Automatically requeue a job that reached wall-time limit

ebreard6 · October 11, 2022, 1:45pm

Hi,

I am running a MPI job on a cluster using slurm that has wall-time limit of 24h. I need to get the mfix run to restart_1, thus to resubmit itself every time it reaches the wall-time limit; does anyone have a suggestion on how to achieve that?

I tried:

jobid=$(sbatch --parsable test.sh)
sbatch --dependency=afterok:$jobid test.sh

but the dependency is not satisfied once the first run reaches the wall-time limit

2433252 standard test1 ebreard PD 0:00 1 (DependencyNeverSatisfied)

Thanks for the help.

ebreard6 · October 11, 2022, 3:08pm

jobid=$(sbatch --parsable test.sh)
sbatch --dependency=afterany:$jobid test.sh

to restart once;

to restart 6 times:

jobid1=$(sbatch --parsable test.sh)
jobid2=$(sbatch --parsable --dependency=afterany:$jobid1 test.sh)
jobid3=$(sbatch --parsable --dependency=afterany:$jobid2 test.sh)
jobid4=$(sbatch --parsable --dependency=afterany:$jobid3 test.sh)
jobid5=$(sbatch --parsable --dependency=afterany:$jobid4 test.sh)
jobid6=$(sbatch --parsable --dependency=afterany:$jobid5 test.sh)
jobid7=$(sbatch --parsable --dependency=afterany:$jobid6 test.sh)

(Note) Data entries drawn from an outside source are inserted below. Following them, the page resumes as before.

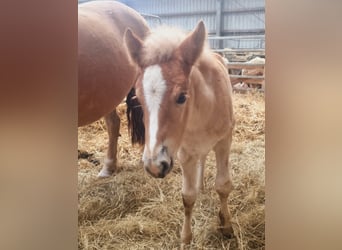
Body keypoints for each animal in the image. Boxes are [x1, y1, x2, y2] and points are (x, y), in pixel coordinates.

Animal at [125, 21, 235, 244]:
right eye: (137, 98)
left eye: (182, 97)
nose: (154, 166)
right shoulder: (185, 152)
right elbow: (188, 196)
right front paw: (186, 237)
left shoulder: (224, 141)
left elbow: (223, 185)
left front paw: (226, 225)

is the solution; note this will initiate the next runs even if the simulation crashed and you need to make sure restart_1 is used in the *.mfx already in the *.sh script, otherwise one needs an extra step of having new changed to restart_1

jeff.dietiker · October 11, 2022, 3:58pm

If the queue time limit is 24 hours, please make sure you are using the max wall time feature in the run pane as shown below or set the following keywords in the .mfx file:

In the .mfx file:

chk_batchq_end = True
batch_wallclock = 86400.0
term_buffer = 600.0

This will make sure the run terminates cleanly 10 minutes before the 24 hour time limit is reached. A restart file will be written and MFiX will exit. This is done to prevent 1) corrupting the restart file if MFiX happens to be terminated by the queue system exactly while the restart file is written and 2) to have a restart file with the latest results independently of the restart file frequency.

cgw · October 11, 2022, 4:02pm

Note that due to a bug in mfix (confusion between wall time and CPU time) using this feature may cause DMP jobs to terminate prematurely, see Time issue during running the simulation (REQUESTED CPU TIME LIMIT REACHED)

This is at the top of the list of bugs to fix for 22.4!

– Charles

cgw · October 11, 2022, 4:14pm

You can safely use batch_wallclock for DMP jobs on your cluster. The bug I refer to seems to only apply to SMP jobs. Sorry for the confusion.